→ **Records for the task**:
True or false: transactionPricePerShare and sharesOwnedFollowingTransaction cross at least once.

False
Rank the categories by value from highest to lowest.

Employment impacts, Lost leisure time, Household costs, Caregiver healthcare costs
* * *
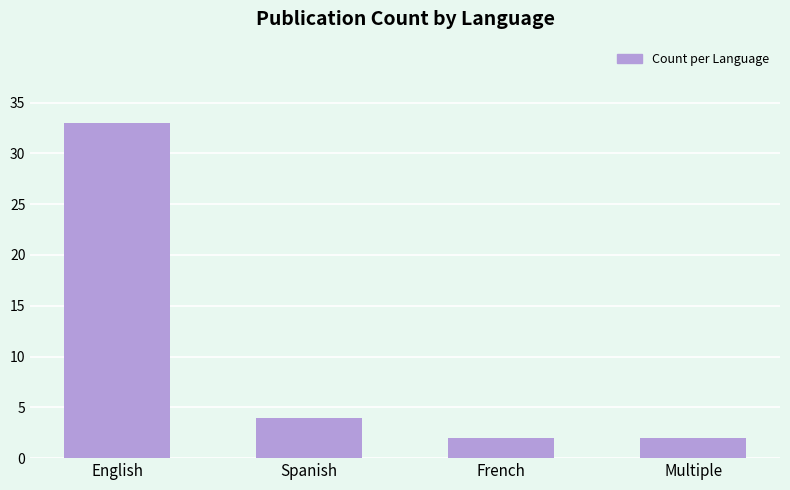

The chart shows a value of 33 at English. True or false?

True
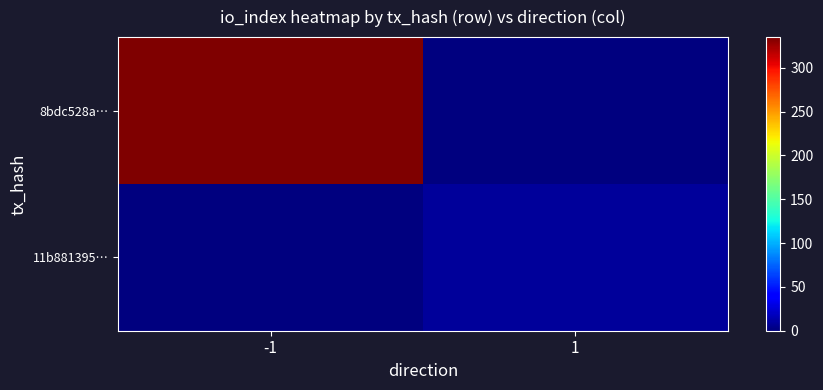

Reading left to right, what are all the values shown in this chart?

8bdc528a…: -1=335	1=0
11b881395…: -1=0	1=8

→ **Work item**: Reproduce the rows from the line with "True or false: transactionPricePerShare" up to and including the line with "Rank the categories".

→ **Output for this task**:
True or false: transactionPricePerShare and sharesOwnedFollowingTransaction cross at least once.

False
Rank the categories by value from highest to lowest.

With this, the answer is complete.